Regional One Health Nurse Manager Joselyn Freeman-Singleton is the Tennessee Hospital Association’s 2021 Nurse Leader of Distinction.
This prestigious award honors Joselyn’s commitment to helping Regional One Health establish new service lines while continuing to lead a team that provides essential care to the community.
Joselyn brings a unique mix of clinical and operational experience to her role, and looks forward to continuing to be a leader at Regional One Health in the years to come.
Regional One Health Nurse Manager Joselyn Freeman-Singleton is being recognized with a 2021 Tennessee Hospital Association Award of Excellence, highlighting her proactive leadership and passion for learning and teaching new skills to benefit our patients.
THA President and CEO Wendy Long, MD said the 2021 awards are especially poignant given the challenges the health care community has faced.
“During an unparalleled year for our industry, the outstanding contributions of hospital and healthcare leaders were both a barometer and beacon of the incredible work of all those who have served and fought to save lives in the most remarkable of times,” she said. “THA’s 2021 Awards of Excellence winners have endured, rising to meet unimaginable challenges.”
Freeman-Singleton received the Nurse Leader of Distinction Award, which recognizes the contributions of registered nurses at THA-member hospitals.
As Regional One Health Senior Vice President and Chief Nursing Officer Linda Hughlett noted, “Joselyn is a go-to person when projects require a proactive leader with a unique blend of clinical and operational expertise. We regularly look to Joselyn when we are executing initiatives that are crucial to the patient care mission, and she never fails to go above and beyond.”
Freeman-Singleton recently led a pair of important projects at Regional One Health: a medical oncology program to administer chemotherapy and other cancer therapies and a new unit for patients from a federal detention center in Mississippi.
In the past, patients diagnosed with cancer had to be referred outside Regional One Health, so establishing an in-house oncology service was seen as a way to enhance patient care and make quality cancer treatment more readily accessible in the community.
Freeman-Singleton identified and navigated external sources of expertise and then educated internal staff on processes, procedures and treatments. She made sure her entire team trained on administering chemotherapy so patients would have consistent care regardless of which nurses were on duty.
Regional One Health was able to ramp up the service even more quickly than expected, and the nursing care Freeman-Singleton established has received excellent reviews from physicians and patients.
Freeman-Singleton also stepped up when federal corrections officials asked Regional One Health to develop a unit to provide inpatient care for inmates from a facility in Mississippi.
The project raised challenges. The patient population would need to be housed separately, the nursing team would need to treat a wide variety of issues, and security measures would need to be in place in accordance with detention center guidelines.
Freeman-Singleton worked with other stakeholders to create a successful unit that meets those obligations and fulfills Regional One Health’s core purpose of providing medical care to patients in need.
Even as Freeman-Singleton took the lead on new challenges, Hughlett said, she remained a steady, positive presence for her team members and colleagues.
“She is a positive force in the day-to-day operations our community relies upon. Joselyn has high expectations for the nurses she oversees, and she helps them succeed by communicating clearly, creating a platform to share ideas and concerns, and setting an example by never asking her team to do work she doesn’t do herself,” she said.
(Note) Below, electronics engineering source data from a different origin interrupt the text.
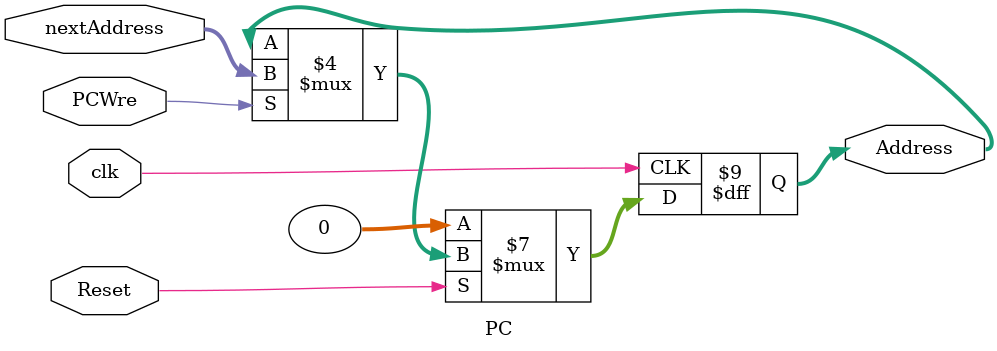
<source format=v>
`timescale 1ns / 1ps


module PC(clk, Reset, PCWre, nextAddress, Address);
    input clk, Reset, PCWre;
    input [31:0] nextAddress;
    output reg [31:0] Address;
    always @(posedge clk)begin
        if (Reset == 0)
            Address <= 0;
        else if(PCWre==1)
            Address <= nextAddress;
    end
endmodule

</source>
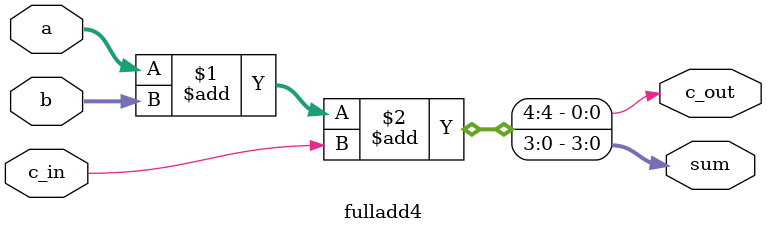
<source format=v>
module top_module;
    reg c_in;
    reg [3:0] a;
    reg [3:0] b;
    wire [3:0] sum; 
    wire c_out;
    reg [31:0] ran_gen;

    fulladd4 fa0(.sum(sum),.c_out(c_out),.a(a),.b(b),.c_in(c_in));

    initial begin
        repeat(20) begin
        #10;
            ran_gen = $random;
            a = ran_gen[3:0];
            b = ran_gen[7:4];
            c_in = ran_gen[8];
        end
    end
    
    initial begin
        $monitor(" %d %d %d %d %d ",a,b,c_in,sum,c_out);
    end
endmodule

module fulladd4(sum, c_out, a, b, c_in) ;

output [3:0] sum;
output c_out;
input [3:0] a, b;
input c_in;

assign {c_out, sum} = a + b + c_in;

endmodule
</source>
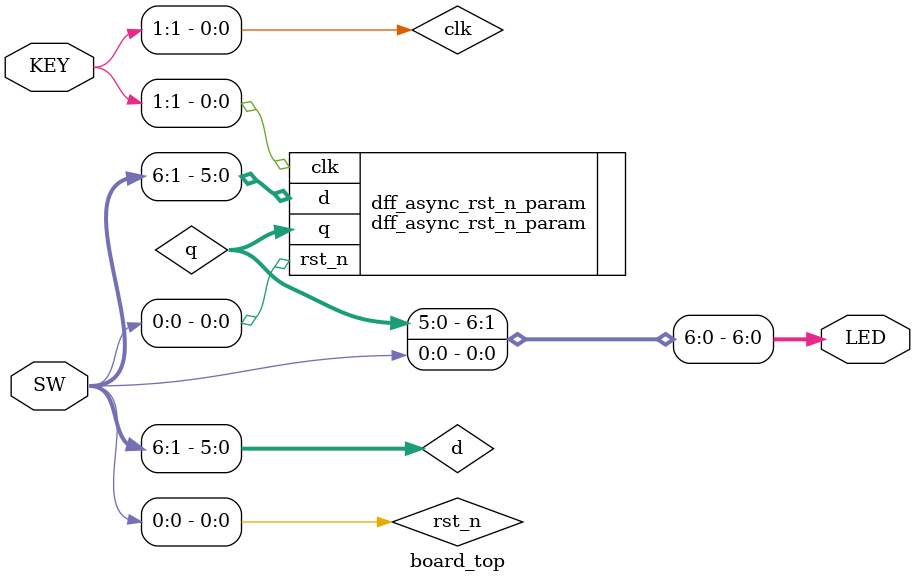
<source format=v>
module board_top
(
    input  [ 1:0] KEY,
    input  [ 9:0] SW,
    output [ 9:0] LED
);
    wire clk   = KEY[1];
    wire rst_n = SW [0];

    localparam WIDTH = 6;
    localparam ZEROD = { WIDTH {1'b0} };

    wire [WIDTH-1:0] d = SW [1 +: WIDTH];
    wire [WIDTH-1:0] q;

    dff_async_rst_n_param 
    #(
        .WIDTH ( WIDTH ), 
        .RESET ( ZEROD )
    ) 
    dff_async_rst_n_param
    (
        .clk   ( clk   ),
        .rst_n ( rst_n ),
        .d     ( d     ),
        .q     ( q     )
    );

    assign LED[      0] = rst_n;
    assign LED[WIDTH:1] = q;

endmodule

</source>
Freeman-Singleton’s team has one of the lowest turnover rates within Regional One Health, and she has improved the partnership between the nursing staff and the house supervisor. When new nursing leaders join Regional One Health, Freeman-Singleton is among the first people to reach out to help them acclimate and to offer her mentorship.
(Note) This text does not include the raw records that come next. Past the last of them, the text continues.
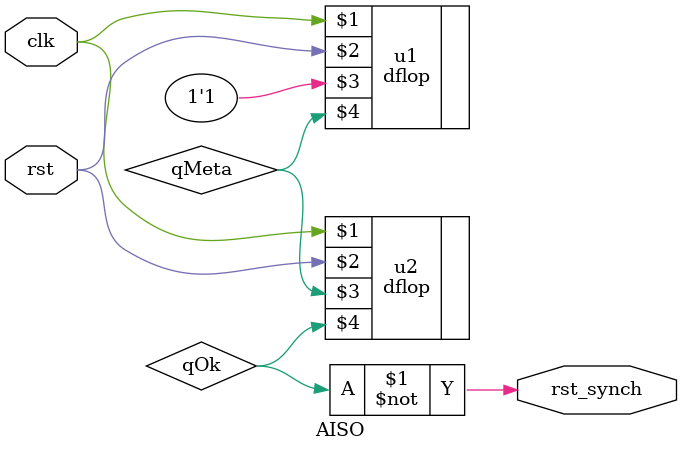
<source format=v>
`timescale 1ns / 1ps
module AISO(clk, rst, rst_synch);
   input clk, rst;
   output rst_synch;

   wire qMeta, qOk;
   
   assign rst_synch = ~qOk;

   //dflop(clk, rst, d, q)
   dflop u1 (clk, rst, 1'b1, qMeta);
   dflop u2 (clk, rst, qMeta, qOk);
   

endmodule 
</source>
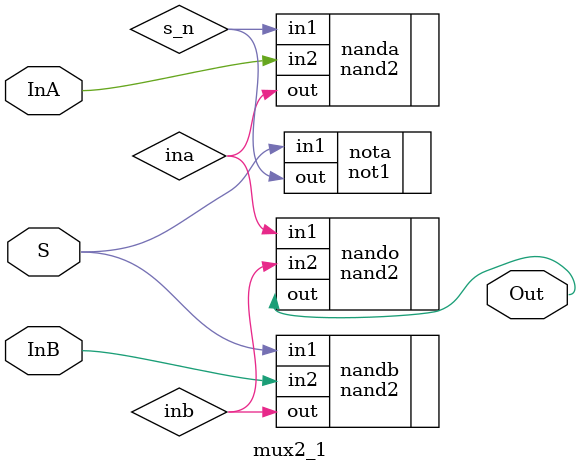
<source format=v>
/*
    CS/ECE 552 Spring '19
    Homework #3, Problem 1

    2-1 mux template
*/
module mux2_1(InA, InB, S, Out);
    input   InA, InB;
    input   S;
    output  Out;

    // YOUR CODE HERE
    // Out = S ? InB : InA;

    wire ina, inb, s_n; //temp signals

    not1 nota(.in1(S),.out(s_n)); //get inverse not signal
    nand2 nanda(.in1(s_n),.in2(InA),.out(ina)); //if select is 0, choose A
    nand2 nandb(.in1(S),.in2(InB),.out(inb)); //if select is 1, choose B
    nand2 nando(.in1(ina),.in2(inb),.out(Out)); //set Out to correct choice

endmodule

</source>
“Joselyn continues to embrace new professional development opportunities and we continue to offer her chances to stretch her wings, she always rises to the challenge,” Hughlett said. “Through it all, Joselyn is never one to seek credit, but always one who deserves to be elevated.”
Freeman-Singleton’s dedication to her career comes from the heart.
She was drawn to nursing early in life, after her father suffered an accidental electrical burn at work. Freeman-Singleton recalls visiting him at the hospital when she was just 7 or 8 years old and being inspired by the kindness he was shown by his nurses.
Since then, her passion for the career has only grown, driving her to earn her Master of Science in Nursing, volunteer her time for a variety of professional organizations, and always remain laser-focused on patient and family centered care.